As for the soundscape, it’s a dizzying mix of ancient and modern, the sounds of nature and crackling fires in the hearth colliding with a score from Matthew Herbert that is both feral and industrial, as if a wild animal has been cornered in a factory. It’s bold work that really helps to sell The Wonder’s riskiest gambit. At the very start of the film, we’re shown a modern soundstage, while a voice (that of Niamh Algar, who also appears in the story proper) tells us that all the characters we’re about to see believe fully in their own story. It feels a bit gimmicky at the time, but Lelio and Birch manage to land it with a jaw-dropping display of thematic confidence.
See, despite the apparent miracles and the looks at the fine lines between faith, fanaticism, and outright madness, The Wonder is not quite about the power of belief itself. It’s more interested in the *choice* to believe in the first place – the local people need to believe in Anna’s miracle because it shows a conquering of hunger, the lethal spectre of which still haunts a land scarred by the recent potato blight and famine. With their opening conceit, Lelio and Birch ask us to emulate their characters and simply choose to believe, even when they’re explicitly breaking down the reality.

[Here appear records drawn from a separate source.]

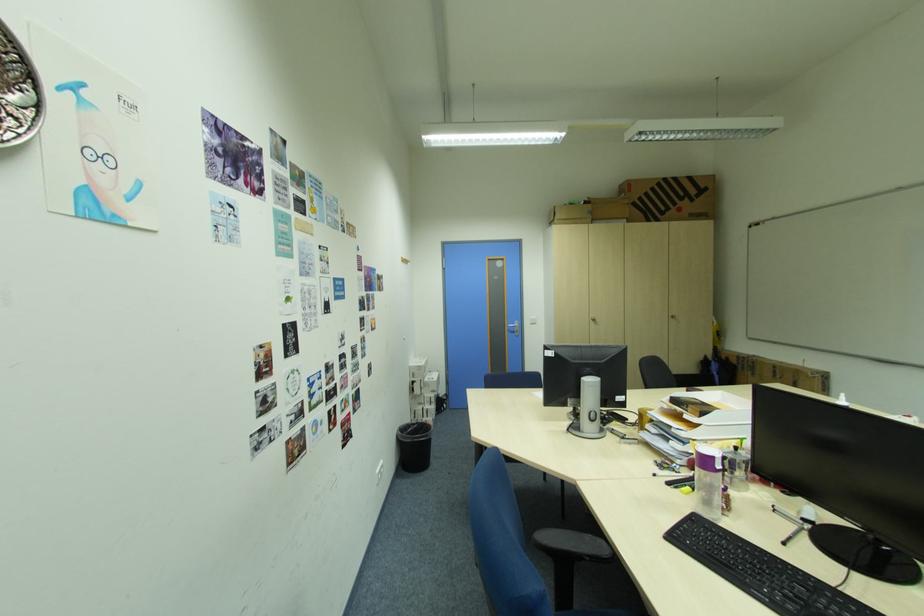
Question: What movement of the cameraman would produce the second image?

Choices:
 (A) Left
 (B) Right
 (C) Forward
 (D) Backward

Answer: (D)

It’s a move of fabulous intellectual poise and swagger, a high-mindedness that works in perfect harmony with the more conventional thrills at play. The Wonder is constantly escalating as Lib grows more attached to Anna and unravels more of the mystery, building to a genuine thriller of a finale. So clever, so exciting, and so clearly made with such love for its source material, The Wonder is a masterclass in the seemingly dying art of bringing grown-up literature to the big screen.